Y el entorno general es particularmente hostil al desarrollo económico del país. Lo vemos en casi todos los ámbitos: igual en educación que en infraestructura, que son los más obvios porque están más cerca del proceso productivo. Pero las dificultades se extienden al entorno más extenso en que vivimos. En lugar de resolver problemas, anticipar retos y maximizar el beneficio potencial de determinada actividad o política, nuestra propensión es dejar que las cosas se hagan, no por la mano del hombre, sino, como reza el dicho, al “ahí se va” o, cuando bien nos va, a la buena de Dios. En lugar de invertir en la construcción del futuro, vivimos de las realizaciones del pasado y, en ocasiones, negamos lo evidente cuando algo no funciona o resulta más cómodo no molestar a un interés particular. Aunque esto siempre ha sido así, en los últimos años se ha agudizado de manera notable. El gran avance que dio la economía mexicana hace una década se debió en buena medida a las reformas emprendidas en los ochenta y principios de los noventa, pero la ausencia de reformas adicionales y, en general, de seguimiento y profundización de las ya emprendidas, impide que se pueda dar un nuevo ímpetu al desarrollo económico.
La reticencia a promover reformas es casi ubicua. Lo fácil es culpar a unos o a otros de la parálisis (y los tecnócratas se han vuelto un blanco de preferencia). Las encuestas sugieren que el colectivo mexicano demanda avances en todos los frentes pero, al mismo tiempo, tiene enormes reparos en crear condiciones para que esos avances se puedan materializar. Todo mundo demanda satisfactores pero al mismo tiempo se muestra reticente a realizar las inversiones o reformas necesarias para que éstos se puedan generar: igual en términos de impuestos que de evaluación de la calidad educativa, por mencionar dos temas de discusión reciente.

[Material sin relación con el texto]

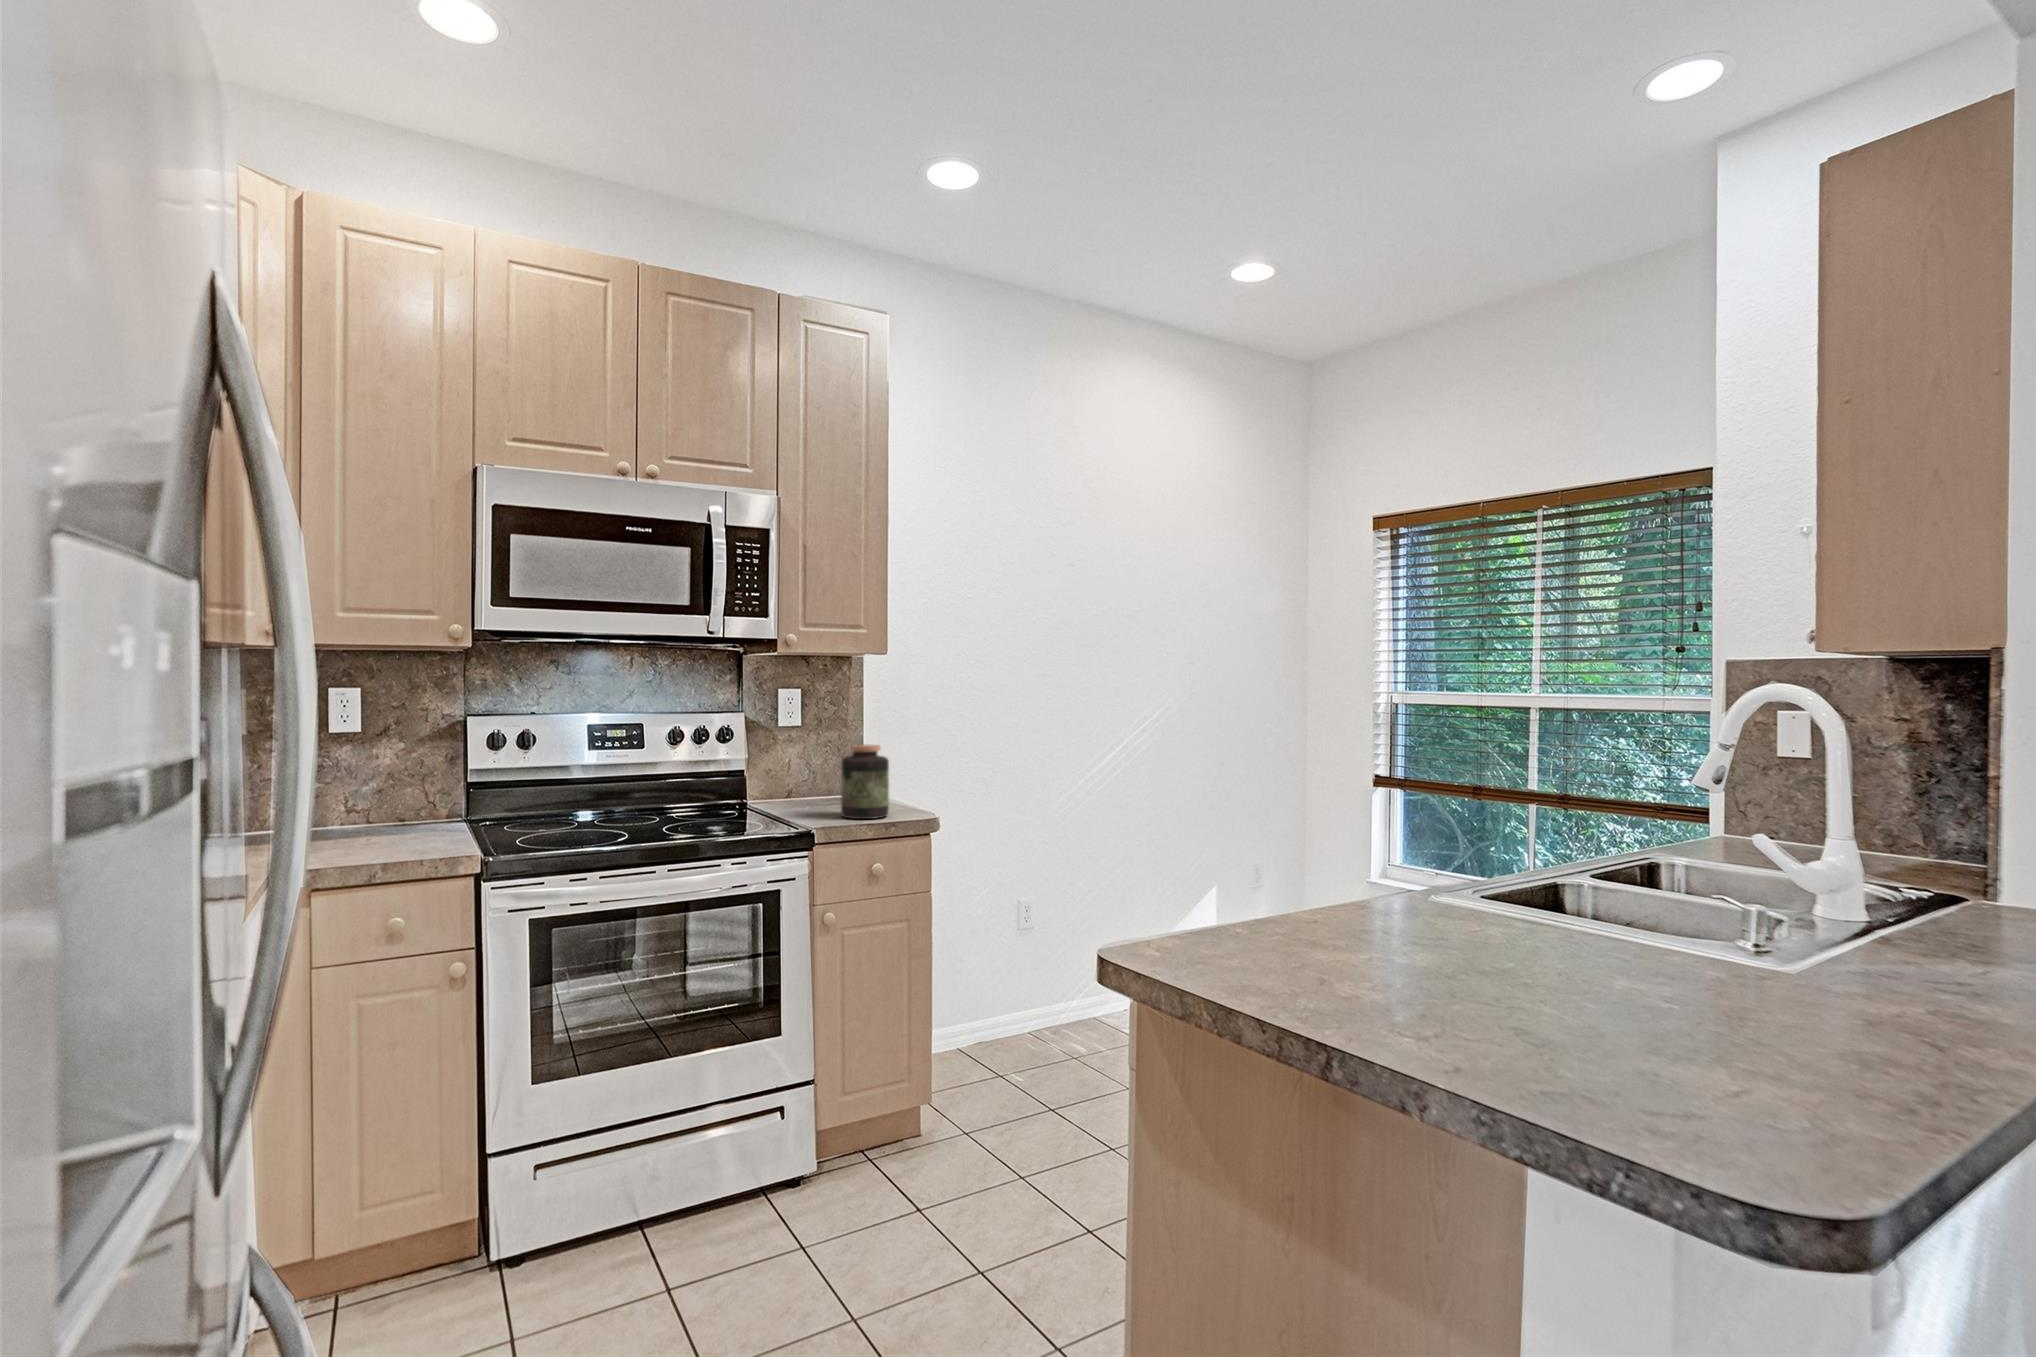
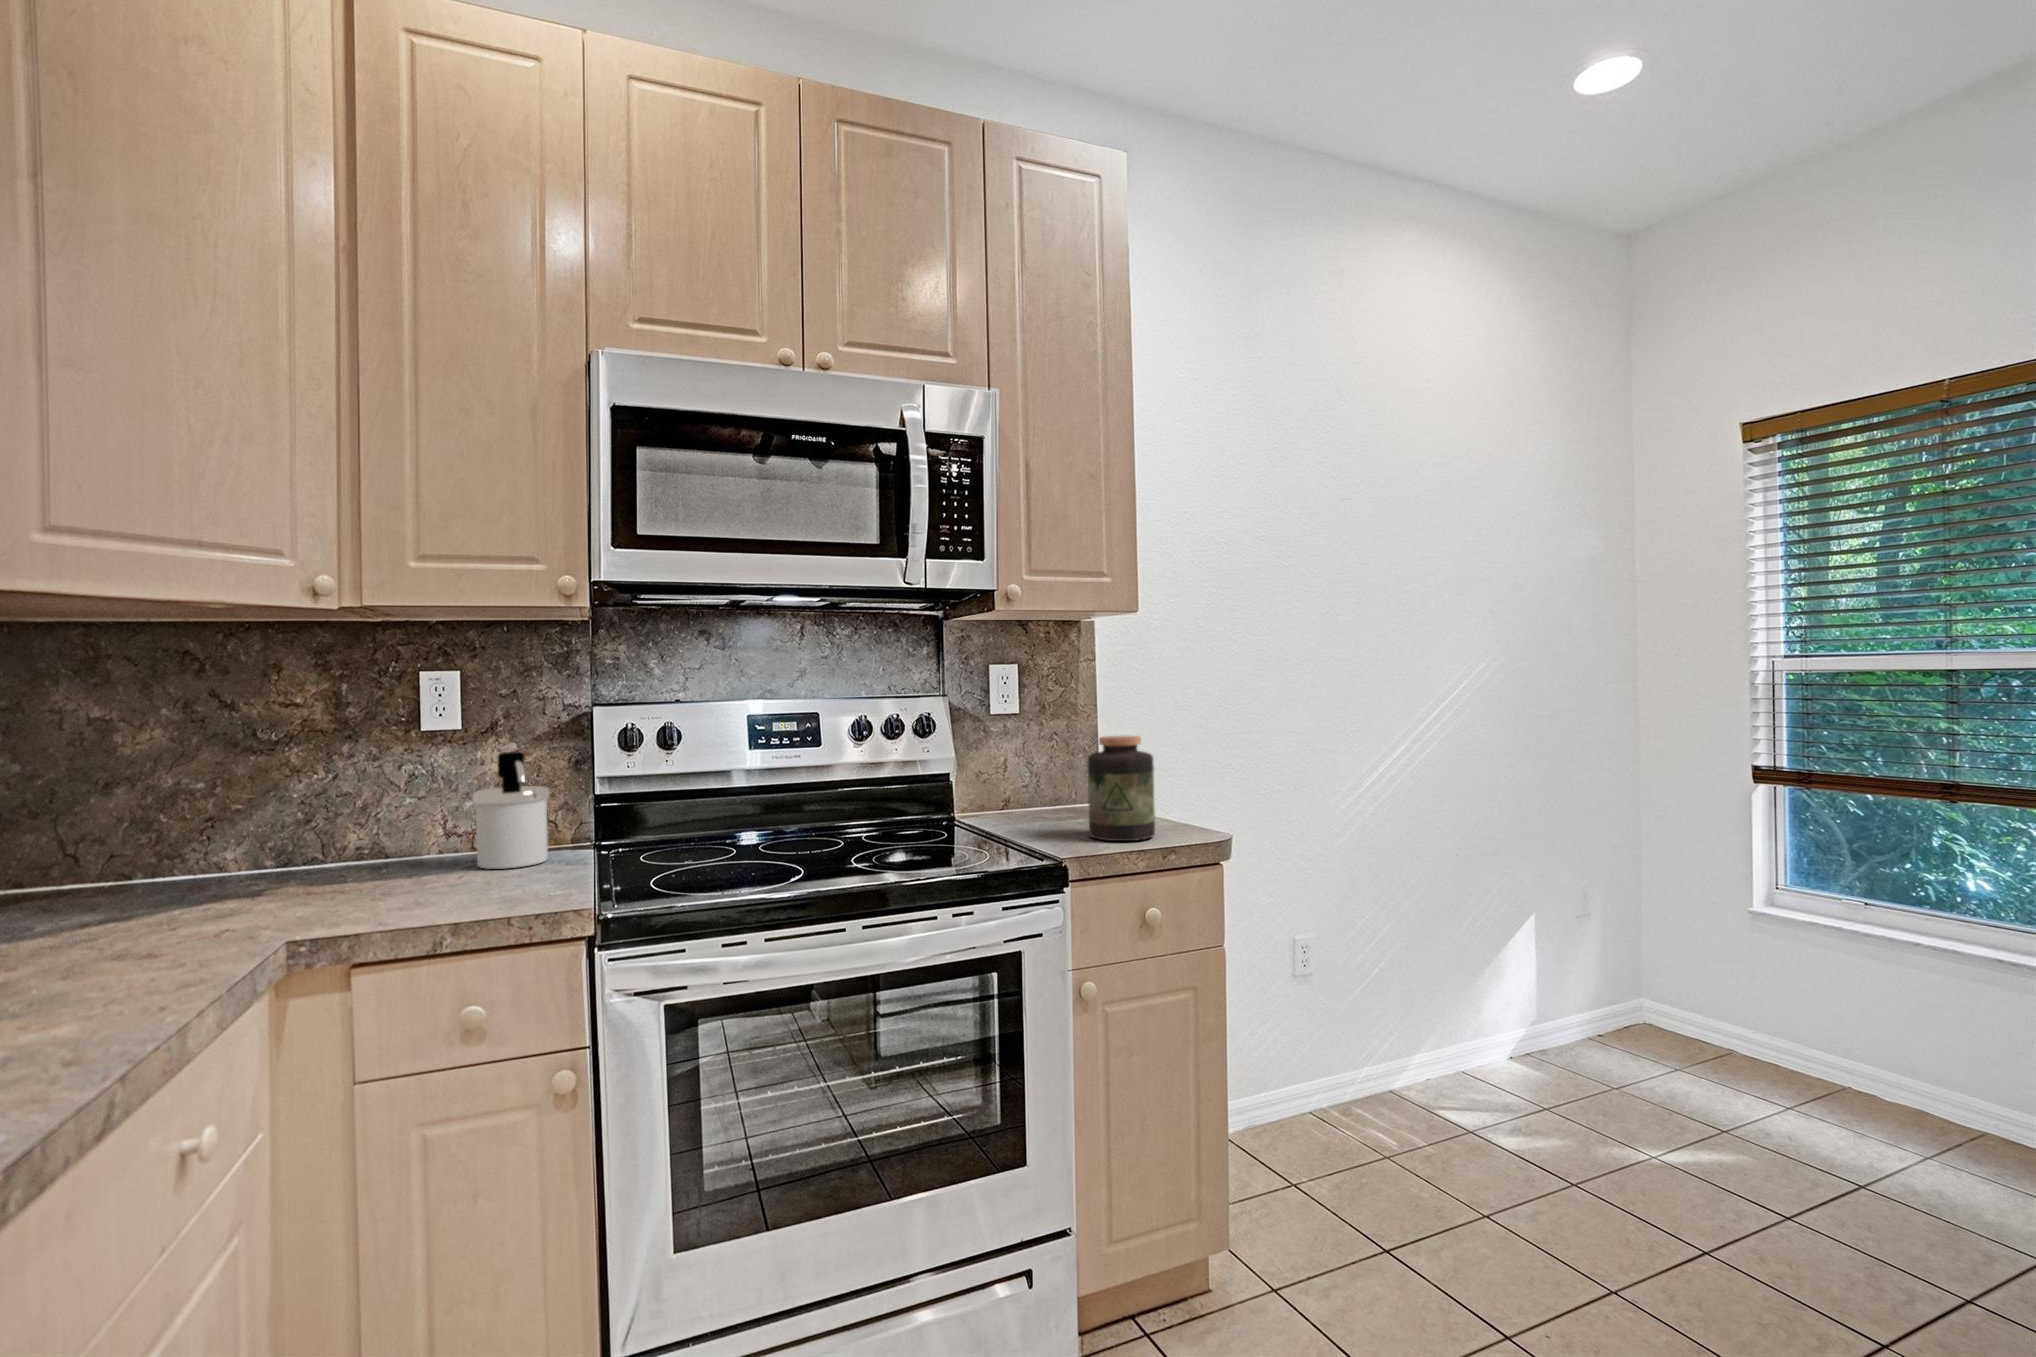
soap dispenser: none [376,749,434,834] -> present [473,752,549,869]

Parafraseando al dicho popular, todo mundo quiere que el progreso se haga en su casa, pero los costos los carguen los bueyes del compadre. Con esa actitud, estamos muy lejos de tener la posibilidad de imitar los éxitos económicos y políticos del otro país vecino de nuestro principal socio comercial. Pero eso no impide que las culpas se asignen de manera generosa y, peor, generalmente donde no corresponde.